For the 10 percent or so who make it through this phase (approximately 8 new members per year), they are then sent on to two months of further training in whcih they are schooled in basic marksmanship (GIGN style), and continued physcial training. In the third month, the recruit is issued his personal weapons and given instruction in long-range shooting. At the end of the six month, the individual is sent on to operate with an actual GIGN unit in the field. Here the most advanced techniques of suspect apprehension, riot suppression, VIP protection, and similar duties. Only at the end of this "probationary" period is the successful operative bestowed his GIGN badge.

During his career, a GIGN operative is expected to maintain his own physical fitness as organized activites are impractical. This is not to say that they are on their own for advanced taining, however.
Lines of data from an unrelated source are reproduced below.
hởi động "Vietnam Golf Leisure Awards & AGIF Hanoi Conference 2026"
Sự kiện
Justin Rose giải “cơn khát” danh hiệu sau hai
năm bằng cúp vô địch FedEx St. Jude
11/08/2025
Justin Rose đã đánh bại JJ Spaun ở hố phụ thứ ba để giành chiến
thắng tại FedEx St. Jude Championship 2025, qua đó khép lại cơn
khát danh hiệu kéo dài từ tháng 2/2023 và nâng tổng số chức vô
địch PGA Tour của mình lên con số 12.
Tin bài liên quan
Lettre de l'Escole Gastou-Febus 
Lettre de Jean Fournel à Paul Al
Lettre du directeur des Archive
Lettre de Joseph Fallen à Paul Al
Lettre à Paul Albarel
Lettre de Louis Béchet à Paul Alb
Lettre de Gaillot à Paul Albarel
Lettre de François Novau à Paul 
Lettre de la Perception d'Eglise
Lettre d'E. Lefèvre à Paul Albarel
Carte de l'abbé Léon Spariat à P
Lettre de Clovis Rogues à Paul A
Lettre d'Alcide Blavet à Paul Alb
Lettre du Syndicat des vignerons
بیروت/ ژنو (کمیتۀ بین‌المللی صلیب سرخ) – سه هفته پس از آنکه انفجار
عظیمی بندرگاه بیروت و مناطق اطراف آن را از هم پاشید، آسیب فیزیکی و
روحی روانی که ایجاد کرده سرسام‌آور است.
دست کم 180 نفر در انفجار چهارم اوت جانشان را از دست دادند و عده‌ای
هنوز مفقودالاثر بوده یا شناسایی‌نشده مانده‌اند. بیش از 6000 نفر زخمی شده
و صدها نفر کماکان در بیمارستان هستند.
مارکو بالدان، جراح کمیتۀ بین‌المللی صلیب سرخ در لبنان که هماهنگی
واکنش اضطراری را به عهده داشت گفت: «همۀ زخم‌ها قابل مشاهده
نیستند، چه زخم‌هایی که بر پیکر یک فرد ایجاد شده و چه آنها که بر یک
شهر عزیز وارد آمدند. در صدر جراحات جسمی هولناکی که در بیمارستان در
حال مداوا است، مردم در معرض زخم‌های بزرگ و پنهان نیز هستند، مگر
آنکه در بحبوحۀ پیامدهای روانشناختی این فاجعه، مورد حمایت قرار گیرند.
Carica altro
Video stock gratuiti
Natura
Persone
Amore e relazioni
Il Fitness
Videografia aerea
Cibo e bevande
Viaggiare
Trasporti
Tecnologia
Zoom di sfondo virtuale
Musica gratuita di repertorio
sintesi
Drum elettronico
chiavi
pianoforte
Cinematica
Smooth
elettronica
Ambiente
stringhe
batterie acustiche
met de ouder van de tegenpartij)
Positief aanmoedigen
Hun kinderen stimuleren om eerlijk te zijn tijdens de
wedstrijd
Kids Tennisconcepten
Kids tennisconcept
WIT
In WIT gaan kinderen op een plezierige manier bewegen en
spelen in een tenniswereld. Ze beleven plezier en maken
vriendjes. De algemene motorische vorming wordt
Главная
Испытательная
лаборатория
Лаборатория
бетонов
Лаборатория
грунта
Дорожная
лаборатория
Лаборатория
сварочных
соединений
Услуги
In fact, all operatives are encouraged to learn HALO and HAHO skills (at the French Army's Pau airborne school or with the 11th Abn. at Bareges), high-speed vehicle operation (first at the basic school in Antibes then later at the advanced school run by the French Navy in St. Mandrier and even at Le Mans), skiing (Chamonix), and mountain climbing (Cassis). Additionally, they spend at least two hours each day in firearms training, with the average trooper firing 100 to 300 rounds each day.

It is important to note that GIGN is widely regarded as having some of the best firearms training in the world. It is for this reason that many of the world's special operations and counterterrorist units conduct exchange programs with the GIGN.


----------